* [Prompt]: In the listing below, identify each line with the word "click" and return those lines.

* [Records for the task]:
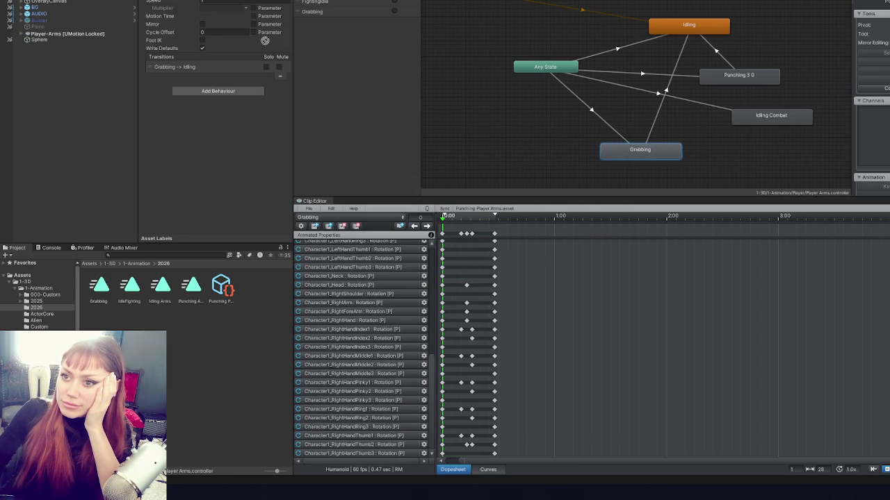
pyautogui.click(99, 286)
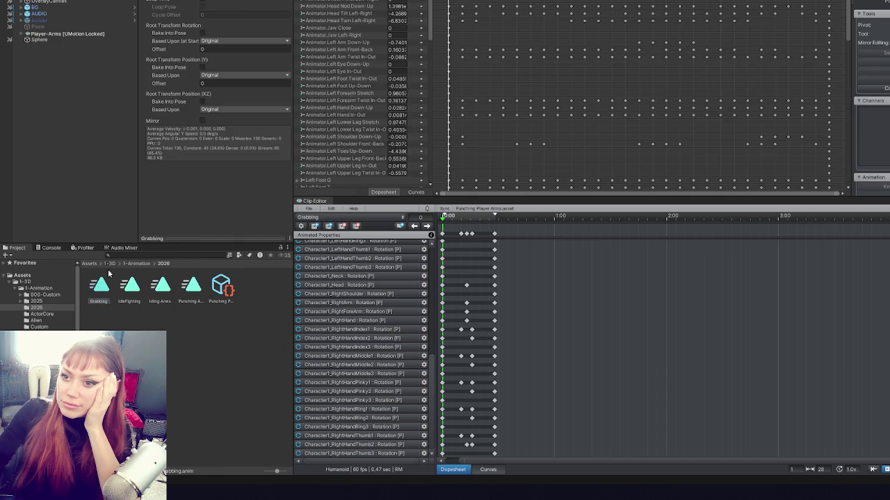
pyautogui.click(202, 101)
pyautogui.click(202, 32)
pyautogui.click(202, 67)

---

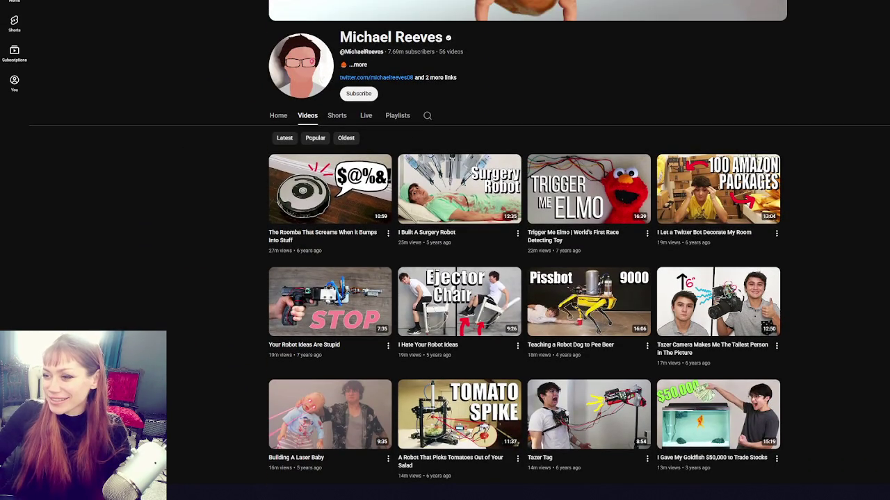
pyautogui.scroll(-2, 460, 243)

* [Exercise response]:
pyautogui.click(99, 286)
pyautogui.click(202, 101)
pyautogui.click(202, 32)
pyautogui.click(202, 67)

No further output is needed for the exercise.